START Data listing
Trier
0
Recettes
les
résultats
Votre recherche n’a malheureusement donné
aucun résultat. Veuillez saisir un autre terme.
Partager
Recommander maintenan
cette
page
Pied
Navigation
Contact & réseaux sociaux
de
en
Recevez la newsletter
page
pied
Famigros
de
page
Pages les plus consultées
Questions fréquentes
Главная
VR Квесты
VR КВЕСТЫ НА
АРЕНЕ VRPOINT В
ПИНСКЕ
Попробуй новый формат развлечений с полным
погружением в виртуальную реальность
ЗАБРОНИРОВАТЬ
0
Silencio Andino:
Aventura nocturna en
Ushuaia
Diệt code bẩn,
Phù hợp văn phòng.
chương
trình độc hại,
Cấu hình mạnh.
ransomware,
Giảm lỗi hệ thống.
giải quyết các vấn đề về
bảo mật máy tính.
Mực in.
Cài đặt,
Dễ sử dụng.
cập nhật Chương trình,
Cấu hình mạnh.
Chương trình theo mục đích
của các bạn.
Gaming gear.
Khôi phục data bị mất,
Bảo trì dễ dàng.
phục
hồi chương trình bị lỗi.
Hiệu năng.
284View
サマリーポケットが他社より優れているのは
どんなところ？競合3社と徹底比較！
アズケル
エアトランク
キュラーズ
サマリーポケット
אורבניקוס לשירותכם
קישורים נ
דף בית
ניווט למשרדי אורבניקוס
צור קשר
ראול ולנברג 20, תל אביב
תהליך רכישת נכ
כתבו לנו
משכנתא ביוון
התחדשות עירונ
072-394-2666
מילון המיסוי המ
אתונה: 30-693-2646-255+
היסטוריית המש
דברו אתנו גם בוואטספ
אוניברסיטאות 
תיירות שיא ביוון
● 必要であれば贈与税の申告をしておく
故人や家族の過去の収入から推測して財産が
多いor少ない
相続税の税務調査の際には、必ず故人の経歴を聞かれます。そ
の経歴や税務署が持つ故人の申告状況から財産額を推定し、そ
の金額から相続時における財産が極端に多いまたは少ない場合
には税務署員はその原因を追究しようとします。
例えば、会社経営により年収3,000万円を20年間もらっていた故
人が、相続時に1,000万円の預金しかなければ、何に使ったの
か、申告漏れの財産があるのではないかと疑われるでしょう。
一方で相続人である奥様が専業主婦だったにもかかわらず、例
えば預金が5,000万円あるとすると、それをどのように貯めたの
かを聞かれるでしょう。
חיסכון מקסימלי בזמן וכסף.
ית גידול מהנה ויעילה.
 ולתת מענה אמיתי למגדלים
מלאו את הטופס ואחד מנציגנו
END Data listing
Would you retype exactly the lines above, from the line with "giải quyết các vấn đề về" to the line with "ניווט למשרדי אורבניקוס", with both end lines kept and nothing more?

giải quyết các vấn đề về
bảo mật máy tính.
Mực in.
Cài đặt,
Dễ sử dụng.
cập nhật Chương trình,
Cấu hình mạnh.
Chương trình theo mục đích
của các bạn.
Gaming gear.
Khôi phục data bị mất,
Bảo trì dễ dàng.
phục
hồi chương trình bị lỗi.
Hiệu năng.
284View
サマリーポケットが他社より優れているのは
どんなところ？競合3社と徹底比較！
アズケル
エアトランク
キュラーズ
サマリーポケット
אורבניקוס לשירותכם
קישורים נ
דף בית
ניווט למשרדי אורבניקוס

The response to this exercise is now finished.